ENTRIES SUPPLIED:
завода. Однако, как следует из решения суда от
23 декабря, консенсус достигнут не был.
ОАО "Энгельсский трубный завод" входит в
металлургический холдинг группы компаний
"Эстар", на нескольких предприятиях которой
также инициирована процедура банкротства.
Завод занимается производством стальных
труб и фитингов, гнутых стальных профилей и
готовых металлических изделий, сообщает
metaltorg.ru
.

* * *

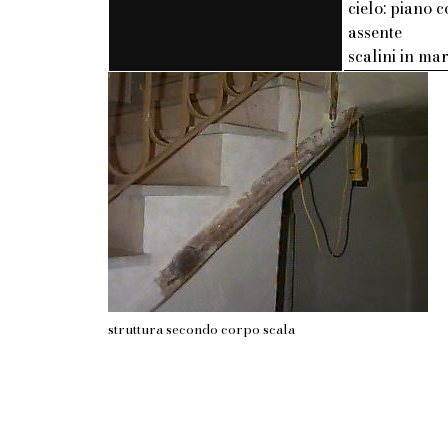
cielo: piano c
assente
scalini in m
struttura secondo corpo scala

WORK TO BE COMPLETED: Extract every line above that contains the word "стальных".

WRITTEN ANSWER:
Завод занимается производством стальных
труб и фитингов, гнутых стальных профилей и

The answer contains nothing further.